Re: [PATCH v2 1/2] mm/migrate_device.c: Copy pte dirty bit to page

From: Alistair Popple
Date: Tue Aug 16 2022 - 21:54:47 EST



Peter Xu <peterx@xxxxxxxxxx> writes:

> On Tue, Aug 16, 2022 at 04:10:29PM +0800, huang ying wrote:
>> > @@ -193,11 +194,10 @@ static int migrate_vma_collect_pmd(pmd_t *pmdp,
>> > bool anon_exclusive;
>> > pte_t swp_pte;
>> >
>> > + flush_cache_page(vma, addr, pte_pfn(*ptep));
>> > + pte = ptep_clear_flush(vma, addr, ptep);
>>
>> Although I think it's possible to batch the TLB flushing just before
>> unlocking PTL. The current code looks correct.
>
> If we're with unconditionally ptep_clear_flush(), does it mean we should
> probably drop the "unmapped" and the last flush_tlb_range() already since
> they'll be redundant?

This patch does that, unless I missed something?
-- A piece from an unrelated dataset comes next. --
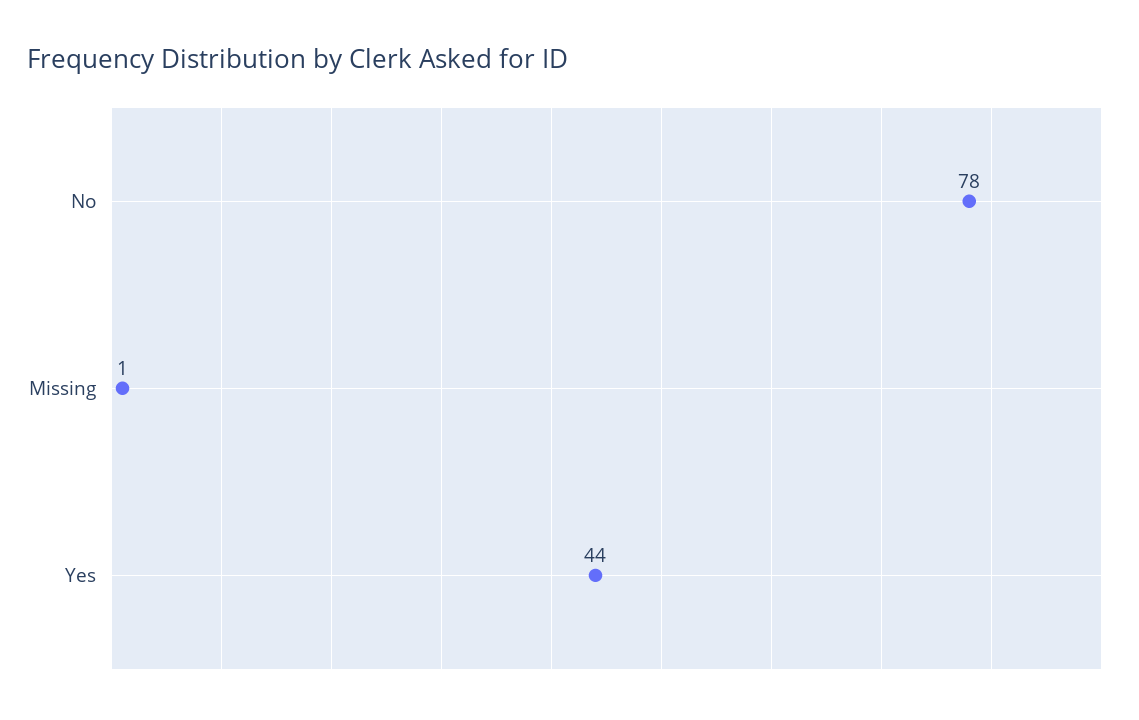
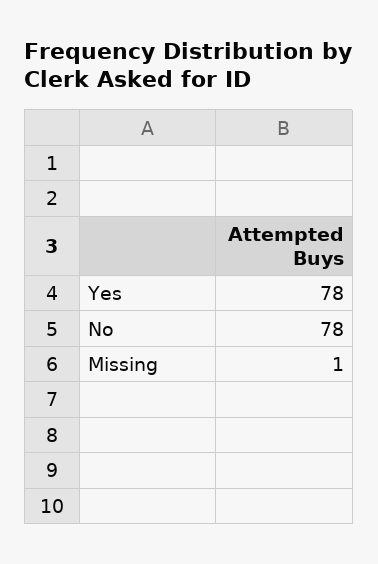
Yes: 44 -> 78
> If that'll need to be dropped, it looks indeed better to still keep the
> batch to me but just move it earlier (before unlock iiuc then it'll be
> safe), then we can keep using ptep_get_and_clear() afaiu but keep "pte"
> updated.

I think we would also need to check should_defer_flush(). Looking at
try_to_unmap_one() there is this comment:

if (should_defer_flush(mm, flags) && !anon_exclusive) {
/*
* We clear the PTE but do not flush so potentially
* a remote CPU could still be writing to the folio.
* If the entry was previously clean then the
* architecture must guarantee that a clear->dirty
* transition on a cached TLB entry is written through
* and traps if the PTE is unmapped.
*/

And as I understand it we'd need the same guarantee here. Given
try_to_migrate_one() doesn't do batched TLB flushes either I'd rather
keep the code as consistent as possible between
migrate_vma_collect_pmd() and try_to_migrate_one(). I could look at
introducing TLB flushing for both in some future patch series.

- Alistair

> Thanks,